While the dough is rising, prepare the topping: Heat a generous splash of olive oil in a large, heavy pan and sauté the asparagus, turning occasionally, on medium-high heat for about 7 minutes. Season with flaky sea salt and crushed pepper to taste and set aside.

When the dough has doubled in size, punch it down, take it out of the bowl, and divide into 2 parts. On a well-floured work surface or pizza peel, stretch or roll each piece of dough into a 28cm / 11" disc. Cover with a tea towel and let rise for about 30 minutes or until puffy.

Place a baking sheet (or pizza stone) on the bottom of the oven and preheat the oven to the highest temperature, 260°C / 500°F or higher.

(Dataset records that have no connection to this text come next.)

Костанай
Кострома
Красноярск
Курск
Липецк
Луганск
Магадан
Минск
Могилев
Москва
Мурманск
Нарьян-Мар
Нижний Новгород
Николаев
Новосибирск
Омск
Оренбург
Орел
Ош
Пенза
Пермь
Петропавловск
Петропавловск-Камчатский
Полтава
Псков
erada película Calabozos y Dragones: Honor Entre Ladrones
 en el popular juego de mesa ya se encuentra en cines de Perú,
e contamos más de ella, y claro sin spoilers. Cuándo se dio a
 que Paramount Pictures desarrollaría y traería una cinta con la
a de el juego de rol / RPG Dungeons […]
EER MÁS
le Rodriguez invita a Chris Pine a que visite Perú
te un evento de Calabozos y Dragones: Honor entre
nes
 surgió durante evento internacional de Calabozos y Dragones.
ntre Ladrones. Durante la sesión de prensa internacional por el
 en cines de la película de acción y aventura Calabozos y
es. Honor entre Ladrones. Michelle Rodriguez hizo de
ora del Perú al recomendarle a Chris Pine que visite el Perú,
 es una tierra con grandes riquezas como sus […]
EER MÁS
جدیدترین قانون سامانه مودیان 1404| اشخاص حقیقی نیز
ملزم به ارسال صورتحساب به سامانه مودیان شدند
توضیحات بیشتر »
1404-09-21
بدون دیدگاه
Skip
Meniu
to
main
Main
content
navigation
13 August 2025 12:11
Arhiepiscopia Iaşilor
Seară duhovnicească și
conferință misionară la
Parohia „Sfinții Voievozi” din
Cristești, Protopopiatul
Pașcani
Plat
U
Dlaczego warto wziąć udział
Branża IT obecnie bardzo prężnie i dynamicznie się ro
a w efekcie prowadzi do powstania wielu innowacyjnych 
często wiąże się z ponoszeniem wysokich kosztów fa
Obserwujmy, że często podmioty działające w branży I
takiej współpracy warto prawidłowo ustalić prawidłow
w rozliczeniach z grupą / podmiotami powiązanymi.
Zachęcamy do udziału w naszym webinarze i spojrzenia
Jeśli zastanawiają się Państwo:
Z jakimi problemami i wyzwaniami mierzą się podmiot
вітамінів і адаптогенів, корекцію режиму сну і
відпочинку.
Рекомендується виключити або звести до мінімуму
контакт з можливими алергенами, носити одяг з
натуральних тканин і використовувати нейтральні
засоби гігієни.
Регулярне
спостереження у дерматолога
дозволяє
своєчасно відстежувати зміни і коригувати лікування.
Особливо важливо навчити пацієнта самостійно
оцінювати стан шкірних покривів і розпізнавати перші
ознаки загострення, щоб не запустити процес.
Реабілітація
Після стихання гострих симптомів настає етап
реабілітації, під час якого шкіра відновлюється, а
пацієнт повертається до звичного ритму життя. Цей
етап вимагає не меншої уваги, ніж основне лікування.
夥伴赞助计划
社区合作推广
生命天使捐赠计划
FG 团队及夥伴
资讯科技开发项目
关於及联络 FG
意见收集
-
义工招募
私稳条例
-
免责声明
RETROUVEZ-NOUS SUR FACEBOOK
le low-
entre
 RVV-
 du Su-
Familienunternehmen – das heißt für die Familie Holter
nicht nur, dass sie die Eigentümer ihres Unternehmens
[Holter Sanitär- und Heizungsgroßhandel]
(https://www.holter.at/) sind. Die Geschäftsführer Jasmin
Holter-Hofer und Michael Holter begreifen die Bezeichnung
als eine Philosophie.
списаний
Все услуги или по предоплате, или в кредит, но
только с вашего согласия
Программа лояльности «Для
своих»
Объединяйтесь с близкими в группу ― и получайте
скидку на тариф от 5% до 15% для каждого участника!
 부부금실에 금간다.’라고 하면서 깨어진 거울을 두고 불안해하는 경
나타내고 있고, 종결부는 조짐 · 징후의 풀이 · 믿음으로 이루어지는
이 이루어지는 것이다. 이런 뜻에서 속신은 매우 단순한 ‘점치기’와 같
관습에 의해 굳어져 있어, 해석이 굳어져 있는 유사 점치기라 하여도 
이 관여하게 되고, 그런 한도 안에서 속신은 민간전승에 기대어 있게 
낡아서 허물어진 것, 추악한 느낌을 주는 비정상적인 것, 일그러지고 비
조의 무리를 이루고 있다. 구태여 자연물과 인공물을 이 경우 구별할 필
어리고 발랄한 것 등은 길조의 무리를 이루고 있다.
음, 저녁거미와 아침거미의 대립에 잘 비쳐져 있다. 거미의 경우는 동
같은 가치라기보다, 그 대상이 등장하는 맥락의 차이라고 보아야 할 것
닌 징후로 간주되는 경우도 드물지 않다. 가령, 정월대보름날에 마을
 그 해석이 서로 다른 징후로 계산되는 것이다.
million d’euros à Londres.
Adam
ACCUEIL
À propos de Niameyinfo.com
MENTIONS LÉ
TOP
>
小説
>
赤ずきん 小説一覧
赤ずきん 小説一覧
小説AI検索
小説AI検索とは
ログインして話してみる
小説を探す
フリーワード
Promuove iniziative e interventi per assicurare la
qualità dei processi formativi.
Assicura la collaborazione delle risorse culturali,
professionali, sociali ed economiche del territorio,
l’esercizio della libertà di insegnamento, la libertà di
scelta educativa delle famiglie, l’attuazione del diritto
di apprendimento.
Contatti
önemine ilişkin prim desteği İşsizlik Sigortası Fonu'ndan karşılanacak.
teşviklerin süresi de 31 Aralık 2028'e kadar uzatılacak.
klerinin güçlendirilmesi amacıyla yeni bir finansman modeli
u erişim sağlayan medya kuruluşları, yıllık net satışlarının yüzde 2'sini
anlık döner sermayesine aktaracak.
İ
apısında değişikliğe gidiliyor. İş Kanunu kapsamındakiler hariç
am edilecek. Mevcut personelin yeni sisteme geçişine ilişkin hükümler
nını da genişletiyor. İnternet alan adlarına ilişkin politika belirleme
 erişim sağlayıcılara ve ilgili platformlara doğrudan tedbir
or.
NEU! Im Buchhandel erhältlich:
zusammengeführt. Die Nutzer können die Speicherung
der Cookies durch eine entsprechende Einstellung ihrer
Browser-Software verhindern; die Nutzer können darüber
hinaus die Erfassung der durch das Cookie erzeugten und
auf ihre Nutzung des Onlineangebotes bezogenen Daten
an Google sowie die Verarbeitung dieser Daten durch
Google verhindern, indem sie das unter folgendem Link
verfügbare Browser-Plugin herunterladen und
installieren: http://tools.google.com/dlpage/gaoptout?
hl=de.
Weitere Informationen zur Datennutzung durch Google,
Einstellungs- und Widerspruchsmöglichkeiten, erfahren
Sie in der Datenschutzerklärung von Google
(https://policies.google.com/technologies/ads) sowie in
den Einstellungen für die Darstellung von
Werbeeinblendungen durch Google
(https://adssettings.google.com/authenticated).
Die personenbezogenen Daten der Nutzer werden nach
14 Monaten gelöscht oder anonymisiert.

Once the baking sheet is hot, carefully take it out of the oven, flip it over, and place it on a trivet or other heat-safe surface. Arrange 1 of the risen dough discs on the baking sheet and spread half the asparagus, salsiccia, and mozzarella di bufala on top. Push the asparagus gently into the dough. Sprinkle with 1 tablespoon of olive oil, a little flaky sea salt, and crushed pepper and bake on the bottom of the oven for about 10 minutes or until the crust is golden brown and crisp and the mozzarella is golden. Repeat to make the second pizza and serve hot or cold.